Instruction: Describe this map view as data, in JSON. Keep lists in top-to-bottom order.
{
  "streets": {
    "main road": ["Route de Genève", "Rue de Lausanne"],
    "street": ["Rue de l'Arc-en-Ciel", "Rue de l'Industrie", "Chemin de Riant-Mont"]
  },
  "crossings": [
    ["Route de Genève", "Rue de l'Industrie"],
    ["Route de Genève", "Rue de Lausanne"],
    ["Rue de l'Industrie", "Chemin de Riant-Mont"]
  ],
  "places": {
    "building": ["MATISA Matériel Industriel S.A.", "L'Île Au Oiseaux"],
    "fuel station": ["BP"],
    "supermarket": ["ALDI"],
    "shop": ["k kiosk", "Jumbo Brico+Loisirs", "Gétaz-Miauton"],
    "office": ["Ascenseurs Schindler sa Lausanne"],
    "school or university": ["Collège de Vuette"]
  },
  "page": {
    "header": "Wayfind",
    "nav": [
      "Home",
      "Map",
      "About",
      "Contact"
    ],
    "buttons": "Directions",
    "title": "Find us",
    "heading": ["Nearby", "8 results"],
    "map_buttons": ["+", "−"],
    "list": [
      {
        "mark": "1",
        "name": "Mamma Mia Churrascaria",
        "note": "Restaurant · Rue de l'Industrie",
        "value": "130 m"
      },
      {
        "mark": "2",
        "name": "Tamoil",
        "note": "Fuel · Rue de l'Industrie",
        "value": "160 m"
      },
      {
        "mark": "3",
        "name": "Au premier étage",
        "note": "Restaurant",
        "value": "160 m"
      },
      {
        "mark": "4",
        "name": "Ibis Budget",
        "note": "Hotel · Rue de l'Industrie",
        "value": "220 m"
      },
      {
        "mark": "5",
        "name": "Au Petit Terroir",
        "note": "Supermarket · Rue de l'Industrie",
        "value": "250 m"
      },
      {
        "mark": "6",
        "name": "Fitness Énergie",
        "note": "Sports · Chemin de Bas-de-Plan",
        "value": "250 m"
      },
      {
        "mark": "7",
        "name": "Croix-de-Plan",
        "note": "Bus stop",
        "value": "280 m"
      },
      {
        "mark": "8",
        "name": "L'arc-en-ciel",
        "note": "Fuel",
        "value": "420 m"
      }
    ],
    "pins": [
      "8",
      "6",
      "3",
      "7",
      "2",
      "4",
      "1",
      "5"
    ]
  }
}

WHAT THE EXERCISE ASKS:
Copy out the material above in its entirety, exactly.

OUTPUT OF THE TASK:
Instruction: Describe this map view as data, in JSON. Keep lists in top-to-bottom order.
{
  "streets": {
    "main road": ["Route de Genève", "Rue de Lausanne"],
    "street": ["Rue de l'Arc-en-Ciel", "Rue de l'Industrie", "Chemin de Riant-Mont"]
  },
  "crossings": [
    ["Route de Genève", "Rue de l'Industrie"],
    ["Route de Genève", "Rue de Lausanne"],
    ["Rue de l'Industrie", "Chemin de Riant-Mont"]
  ],
  "places": {
    "building": ["MATISA Matériel Industriel S.A.", "L'Île Au Oiseaux"],
    "fuel station": ["BP"],
    "supermarket": ["ALDI"],
    "shop": ["k kiosk", "Jumbo Brico+Loisirs", "Gétaz-Miauton"],
    "office": ["Ascenseurs Schindler sa Lausanne"],
    "school or university": ["Collège de Vuette"]
  },
  "page": {
    "header": "Wayfind",
    "nav": [
      "Home",
      "Map",
      "About",
      "Contact"
    ],
    "buttons": "Directions",
    "title": "Find us",
    "heading": ["Nearby", "8 results"],
    "map_buttons": ["+", "−"],
    "list": [
      {
        "mark": "1",
        "name": "Mamma Mia Churrascaria",
        "note": "Restaurant · Rue de l'Industrie",
        "value": "130 m"
      },
      {
        "mark": "2",
        "name": "Tamoil",
        "note": "Fuel · Rue de l'Industrie",
        "value": "160 m"
      },
      {
        "mark": "3",
        "name": "Au premier étage",
        "note": "Restaurant",
        "value": "160 m"
      },
      {
        "mark": "4",
        "name": "Ibis Budget",
        "note": "Hotel · Rue de l'Industrie",
        "value": "220 m"
      },
      {
        "mark": "5",
        "name": "Au Petit Terroir",
        "note": "Supermarket · Rue de l'Industrie",
        "value": "250 m"
      },
      {
        "mark": "6",
        "name": "Fitness Énergie",
        "note": "Sports · Chemin de Bas-de-Plan",
        "value": "250 m"
      },
      {
        "mark": "7",
        "name": "Croix-de-Plan",
        "note": "Bus stop",
        "value": "280 m"
      },
      {
        "mark": "8",
        "name": "L'arc-en-ciel",
        "note": "Fuel",
        "value": "420 m"
      }
    ],
    "pins": [
      "8",
      "6",
      "3",
      "7",
      "2",
      "4",
      "1",
      "5"
    ]
  }
}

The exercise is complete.